[Start of Attachment]
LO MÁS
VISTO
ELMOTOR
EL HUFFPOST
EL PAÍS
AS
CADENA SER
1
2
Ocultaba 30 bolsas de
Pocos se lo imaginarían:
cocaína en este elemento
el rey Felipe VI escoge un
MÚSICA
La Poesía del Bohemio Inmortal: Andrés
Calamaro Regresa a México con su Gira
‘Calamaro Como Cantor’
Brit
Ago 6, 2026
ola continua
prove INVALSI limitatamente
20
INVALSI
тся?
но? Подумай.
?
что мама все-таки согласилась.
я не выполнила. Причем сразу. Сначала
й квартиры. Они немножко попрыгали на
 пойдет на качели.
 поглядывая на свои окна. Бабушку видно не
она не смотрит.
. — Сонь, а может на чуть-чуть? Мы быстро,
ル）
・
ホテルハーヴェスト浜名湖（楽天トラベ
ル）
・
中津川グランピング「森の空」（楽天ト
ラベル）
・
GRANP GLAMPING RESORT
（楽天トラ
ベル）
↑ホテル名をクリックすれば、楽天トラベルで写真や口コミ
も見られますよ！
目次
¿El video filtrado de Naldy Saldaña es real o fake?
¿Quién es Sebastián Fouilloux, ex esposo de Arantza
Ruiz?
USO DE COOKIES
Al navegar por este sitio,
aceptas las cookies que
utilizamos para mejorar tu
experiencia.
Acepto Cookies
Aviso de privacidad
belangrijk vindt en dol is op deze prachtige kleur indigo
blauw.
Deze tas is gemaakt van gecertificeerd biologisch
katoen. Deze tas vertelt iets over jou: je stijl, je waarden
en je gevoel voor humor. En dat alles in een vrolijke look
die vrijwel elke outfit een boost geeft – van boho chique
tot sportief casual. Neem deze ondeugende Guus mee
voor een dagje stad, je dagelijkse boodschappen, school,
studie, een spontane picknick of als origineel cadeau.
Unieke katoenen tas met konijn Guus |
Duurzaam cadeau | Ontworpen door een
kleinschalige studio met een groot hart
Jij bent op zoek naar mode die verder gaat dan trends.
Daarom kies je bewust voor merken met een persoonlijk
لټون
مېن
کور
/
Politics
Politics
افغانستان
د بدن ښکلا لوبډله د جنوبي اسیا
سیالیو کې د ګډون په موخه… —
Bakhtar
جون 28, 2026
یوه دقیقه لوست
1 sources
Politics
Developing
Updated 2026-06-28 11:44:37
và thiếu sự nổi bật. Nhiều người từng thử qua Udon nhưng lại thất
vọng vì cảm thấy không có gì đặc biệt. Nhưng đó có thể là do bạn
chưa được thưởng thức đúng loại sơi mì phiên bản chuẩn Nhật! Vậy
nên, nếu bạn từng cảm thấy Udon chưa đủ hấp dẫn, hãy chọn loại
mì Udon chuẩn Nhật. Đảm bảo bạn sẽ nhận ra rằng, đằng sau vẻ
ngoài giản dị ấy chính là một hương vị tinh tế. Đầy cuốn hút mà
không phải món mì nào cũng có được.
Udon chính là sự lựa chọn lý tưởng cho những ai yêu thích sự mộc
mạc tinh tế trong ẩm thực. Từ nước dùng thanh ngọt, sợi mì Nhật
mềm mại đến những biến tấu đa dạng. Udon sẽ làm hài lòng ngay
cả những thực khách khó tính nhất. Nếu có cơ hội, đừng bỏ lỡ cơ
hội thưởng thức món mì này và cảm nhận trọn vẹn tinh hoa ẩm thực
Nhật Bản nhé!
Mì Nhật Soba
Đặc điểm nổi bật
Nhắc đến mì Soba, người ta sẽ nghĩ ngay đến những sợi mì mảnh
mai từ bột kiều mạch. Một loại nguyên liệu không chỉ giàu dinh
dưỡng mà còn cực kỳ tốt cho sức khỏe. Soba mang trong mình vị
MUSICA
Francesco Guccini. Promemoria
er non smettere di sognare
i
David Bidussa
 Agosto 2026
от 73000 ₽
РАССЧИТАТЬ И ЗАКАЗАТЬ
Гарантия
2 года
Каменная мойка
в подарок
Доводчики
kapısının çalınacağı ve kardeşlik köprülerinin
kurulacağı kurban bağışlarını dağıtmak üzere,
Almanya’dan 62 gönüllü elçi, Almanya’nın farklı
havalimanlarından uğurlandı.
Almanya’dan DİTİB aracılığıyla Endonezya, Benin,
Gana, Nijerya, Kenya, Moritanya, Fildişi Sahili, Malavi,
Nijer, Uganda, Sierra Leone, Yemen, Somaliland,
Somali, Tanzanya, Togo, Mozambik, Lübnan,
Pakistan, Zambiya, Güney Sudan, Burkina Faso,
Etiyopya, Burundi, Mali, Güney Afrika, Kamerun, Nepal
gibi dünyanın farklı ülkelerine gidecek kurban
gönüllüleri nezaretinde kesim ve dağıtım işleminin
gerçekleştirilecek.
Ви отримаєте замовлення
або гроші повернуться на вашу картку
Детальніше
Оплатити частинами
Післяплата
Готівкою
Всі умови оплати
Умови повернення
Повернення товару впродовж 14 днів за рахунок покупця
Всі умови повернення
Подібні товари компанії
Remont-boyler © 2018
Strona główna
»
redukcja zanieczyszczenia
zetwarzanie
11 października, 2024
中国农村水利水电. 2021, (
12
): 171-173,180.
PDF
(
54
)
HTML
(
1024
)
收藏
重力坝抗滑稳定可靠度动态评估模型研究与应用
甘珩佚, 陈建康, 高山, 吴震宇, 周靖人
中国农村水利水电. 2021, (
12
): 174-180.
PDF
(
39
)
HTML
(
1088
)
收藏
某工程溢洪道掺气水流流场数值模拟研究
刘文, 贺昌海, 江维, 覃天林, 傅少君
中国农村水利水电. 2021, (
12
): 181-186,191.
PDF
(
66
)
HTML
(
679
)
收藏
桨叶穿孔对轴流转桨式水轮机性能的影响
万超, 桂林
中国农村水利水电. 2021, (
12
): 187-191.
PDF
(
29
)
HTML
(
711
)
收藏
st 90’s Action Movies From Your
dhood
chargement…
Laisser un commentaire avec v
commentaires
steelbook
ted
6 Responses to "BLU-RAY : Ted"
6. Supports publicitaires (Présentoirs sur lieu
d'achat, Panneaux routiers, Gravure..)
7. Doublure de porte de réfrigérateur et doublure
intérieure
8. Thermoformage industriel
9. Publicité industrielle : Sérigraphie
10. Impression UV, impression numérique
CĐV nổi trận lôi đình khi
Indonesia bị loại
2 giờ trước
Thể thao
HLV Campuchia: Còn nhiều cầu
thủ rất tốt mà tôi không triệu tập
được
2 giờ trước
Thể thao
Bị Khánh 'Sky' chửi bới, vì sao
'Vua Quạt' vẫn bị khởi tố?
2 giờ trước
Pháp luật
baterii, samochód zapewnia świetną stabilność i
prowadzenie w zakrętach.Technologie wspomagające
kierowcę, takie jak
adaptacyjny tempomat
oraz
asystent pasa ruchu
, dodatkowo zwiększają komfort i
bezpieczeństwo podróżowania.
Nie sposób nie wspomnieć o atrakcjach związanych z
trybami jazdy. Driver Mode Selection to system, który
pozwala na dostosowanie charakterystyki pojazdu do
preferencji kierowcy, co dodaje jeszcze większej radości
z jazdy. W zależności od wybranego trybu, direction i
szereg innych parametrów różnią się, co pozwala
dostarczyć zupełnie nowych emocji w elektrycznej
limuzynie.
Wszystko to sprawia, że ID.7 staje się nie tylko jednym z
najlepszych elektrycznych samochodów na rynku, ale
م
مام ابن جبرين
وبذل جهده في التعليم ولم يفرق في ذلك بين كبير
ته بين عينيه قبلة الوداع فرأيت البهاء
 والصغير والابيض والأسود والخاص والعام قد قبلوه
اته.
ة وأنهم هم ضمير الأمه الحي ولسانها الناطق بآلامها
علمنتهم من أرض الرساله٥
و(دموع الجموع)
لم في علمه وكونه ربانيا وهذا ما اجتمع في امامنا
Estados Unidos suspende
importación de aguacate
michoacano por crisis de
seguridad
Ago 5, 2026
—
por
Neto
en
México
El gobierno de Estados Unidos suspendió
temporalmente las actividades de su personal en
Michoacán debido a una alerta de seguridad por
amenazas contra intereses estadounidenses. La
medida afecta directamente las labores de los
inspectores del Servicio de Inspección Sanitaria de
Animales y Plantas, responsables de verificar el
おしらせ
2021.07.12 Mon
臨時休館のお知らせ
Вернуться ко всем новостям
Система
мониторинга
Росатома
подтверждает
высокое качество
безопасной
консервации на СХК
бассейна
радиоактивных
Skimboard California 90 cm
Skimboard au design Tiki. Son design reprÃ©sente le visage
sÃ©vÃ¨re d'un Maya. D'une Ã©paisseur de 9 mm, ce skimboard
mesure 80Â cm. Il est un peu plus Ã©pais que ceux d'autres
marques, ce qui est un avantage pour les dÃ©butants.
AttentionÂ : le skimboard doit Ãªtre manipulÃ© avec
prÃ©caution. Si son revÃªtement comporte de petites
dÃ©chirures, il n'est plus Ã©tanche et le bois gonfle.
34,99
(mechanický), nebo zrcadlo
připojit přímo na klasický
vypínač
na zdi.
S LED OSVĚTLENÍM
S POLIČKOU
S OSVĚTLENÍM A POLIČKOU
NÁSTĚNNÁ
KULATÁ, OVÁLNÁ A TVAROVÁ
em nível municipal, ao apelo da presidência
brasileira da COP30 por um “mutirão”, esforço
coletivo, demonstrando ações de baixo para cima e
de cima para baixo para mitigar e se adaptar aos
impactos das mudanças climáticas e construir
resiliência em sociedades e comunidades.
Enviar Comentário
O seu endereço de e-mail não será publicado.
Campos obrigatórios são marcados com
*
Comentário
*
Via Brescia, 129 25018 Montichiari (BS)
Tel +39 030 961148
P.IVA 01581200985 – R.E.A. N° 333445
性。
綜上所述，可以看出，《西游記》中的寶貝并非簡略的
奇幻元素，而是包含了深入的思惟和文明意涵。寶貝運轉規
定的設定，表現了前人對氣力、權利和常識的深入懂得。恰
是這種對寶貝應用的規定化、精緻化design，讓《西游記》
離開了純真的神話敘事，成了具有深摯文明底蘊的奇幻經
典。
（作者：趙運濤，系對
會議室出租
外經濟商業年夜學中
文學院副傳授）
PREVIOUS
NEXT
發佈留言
[End of Attachment]
→ **THE TASK**:
Through the final line of the listing, beginning at the line that contains "奇幻元素，而是包含了深入的思惟和文明意涵。寶貝運轉規", every line is to be set down exactly, with no others.

→ **EXPECTED ANSWER**:
奇幻元素，而是包含了深入的思惟和文明意涵。寶貝運轉規
定的設定，表現了前人對氣力、權利和常識的深入懂得。恰
是這種對寶貝應用的規定化、精緻化design，讓《西游記》
離開了純真的神話敘事，成了具有深摯文明底蘊的奇幻經
典。
（作者：趙運濤，系對
會議室出租
外經濟商業年夜學中
文學院副傳授）
PREVIOUS
NEXT
發佈留言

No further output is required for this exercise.